The Socialists retained control of the capital Paris and won a string of towns and cities from Sarkozy's centre-right UMP party, including the key cities of Toulouse and Strasbourg.
But they failed to win the biggest symbolic prize of the evening, France's third city of Marseille, which the right just managed to hold, saving itself from total humiliation in the nationwide vote.
The yesterday's elections were the first test of Sarkozy's popularity with voters since his victory last May, and the mood has changed sharply since then as the economy has faltered.
The Socialists, looking for a success to overcome the infighting that has plagued them since the defeat of their candidate, Segolene Royal, in the presidential election, won more than 15 major towns and cities from the right.
''And bling!'' was the headline of the left-wing daily Liberation above a full-page cartoon depicting a crushed Sarkozy, whom it habitually characterises as the ''bling-bling'' president.
Government leaders maintained that voters had decided on local issues and that the result would not affect national policies, but some were less sanguine.
''This is an evening of defeat,'' said Jean-Francois Cope, leader of the UMP parliamentary party.
Socialist leaders immediately called on the government to listen to voters and abandon ''unjust'' reforms but Prime Minister Francois Fillon said there would be no change of direction.

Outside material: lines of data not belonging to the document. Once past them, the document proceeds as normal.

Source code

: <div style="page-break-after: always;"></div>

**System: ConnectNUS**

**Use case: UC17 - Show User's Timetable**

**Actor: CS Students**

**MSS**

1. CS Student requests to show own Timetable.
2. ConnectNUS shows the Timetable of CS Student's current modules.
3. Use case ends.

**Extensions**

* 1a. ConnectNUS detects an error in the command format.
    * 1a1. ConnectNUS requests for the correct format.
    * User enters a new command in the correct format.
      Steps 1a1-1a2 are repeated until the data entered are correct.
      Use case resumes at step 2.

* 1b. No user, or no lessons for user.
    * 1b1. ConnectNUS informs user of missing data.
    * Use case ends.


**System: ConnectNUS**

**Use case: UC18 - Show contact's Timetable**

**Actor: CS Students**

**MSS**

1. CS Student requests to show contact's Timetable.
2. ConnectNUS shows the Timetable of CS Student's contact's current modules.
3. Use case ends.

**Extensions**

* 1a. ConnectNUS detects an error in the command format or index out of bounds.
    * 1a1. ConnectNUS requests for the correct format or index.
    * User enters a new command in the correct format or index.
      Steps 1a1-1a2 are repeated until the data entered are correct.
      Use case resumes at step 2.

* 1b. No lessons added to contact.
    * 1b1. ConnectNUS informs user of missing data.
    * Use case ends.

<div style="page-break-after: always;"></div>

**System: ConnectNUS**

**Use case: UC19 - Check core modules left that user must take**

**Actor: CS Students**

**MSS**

''We will not duck the difficulties, we will respect our commitments. With the President of the Republic, we will make France succeed,'' Fillon said in a televised statement.
Sarkozy came to power in May pledging a break with the failed policies of decades of past French government and promising better times for those prepared to work hard.
But growing worries over the soaring cost of living and dwindling spending power, combined with widespread irritation at his own glitzy lifestyle and brusque personal manner have combined to dent his image and torpedo his approval ratings.
He remained in the background during the final weeks of the campaign, leaving Fillon, his increasingly popular prime minister, to act as the government front-man in the campaign.
As if expecting defeat, he pledged after the first round of the election last week ''to draw the lessons from the election,'' though no major change of policy direction or cabinet reshuffle is expected.
''There is no question of touching the general architecture of the government or the main positions before the beginning of next year,'' his chief of staff Claude Gueant told the daily La Croix, saying there might be some ''technical readjustments''.
Sarkozy is expected to try to tone down his image as the hyperactive ''duracell'' president and restore his aura as head of state, attending events in coming days commemorating the wartime resistance and the death of France's last World War One veteran.
Education Minister Xavier Darcos was toppled from his local powerbase as mayor of Perigueux in the south, but there was no sign that he would lose his cabinet seat as a result.
Francois Bayrou, head of the centrist MoDem party, who came third in last year's presidential election, was embarrassingly beaten in the race for Pau in the south but pledged to continue with his drive to build a major third force in French politics.